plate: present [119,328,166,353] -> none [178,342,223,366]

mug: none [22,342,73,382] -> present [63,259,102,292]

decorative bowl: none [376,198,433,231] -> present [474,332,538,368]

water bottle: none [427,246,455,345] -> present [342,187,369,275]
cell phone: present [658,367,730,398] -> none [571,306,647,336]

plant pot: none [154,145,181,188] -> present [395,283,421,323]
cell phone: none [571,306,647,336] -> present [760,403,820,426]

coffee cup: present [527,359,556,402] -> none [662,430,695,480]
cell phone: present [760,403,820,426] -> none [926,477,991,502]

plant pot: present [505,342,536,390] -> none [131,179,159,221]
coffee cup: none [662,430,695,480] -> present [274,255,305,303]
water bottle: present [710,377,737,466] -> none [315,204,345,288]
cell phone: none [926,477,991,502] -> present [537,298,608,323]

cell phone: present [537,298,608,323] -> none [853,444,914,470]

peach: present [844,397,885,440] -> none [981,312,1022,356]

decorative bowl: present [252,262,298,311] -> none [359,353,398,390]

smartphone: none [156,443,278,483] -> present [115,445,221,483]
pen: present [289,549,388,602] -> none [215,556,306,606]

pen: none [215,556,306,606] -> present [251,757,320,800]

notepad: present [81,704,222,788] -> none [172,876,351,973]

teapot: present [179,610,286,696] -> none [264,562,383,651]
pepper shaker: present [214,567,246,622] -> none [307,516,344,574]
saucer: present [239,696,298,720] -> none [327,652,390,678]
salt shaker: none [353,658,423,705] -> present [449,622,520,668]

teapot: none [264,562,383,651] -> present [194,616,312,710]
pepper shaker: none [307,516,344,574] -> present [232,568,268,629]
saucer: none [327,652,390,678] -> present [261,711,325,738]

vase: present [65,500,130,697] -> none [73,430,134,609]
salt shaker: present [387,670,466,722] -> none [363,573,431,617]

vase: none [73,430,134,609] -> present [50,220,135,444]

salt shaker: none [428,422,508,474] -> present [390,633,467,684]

EXERCISE INSTRUCTIONS
On how many lines of the data does the word "plant" appear? Only the number is wanted.

FINAL ANSWER
2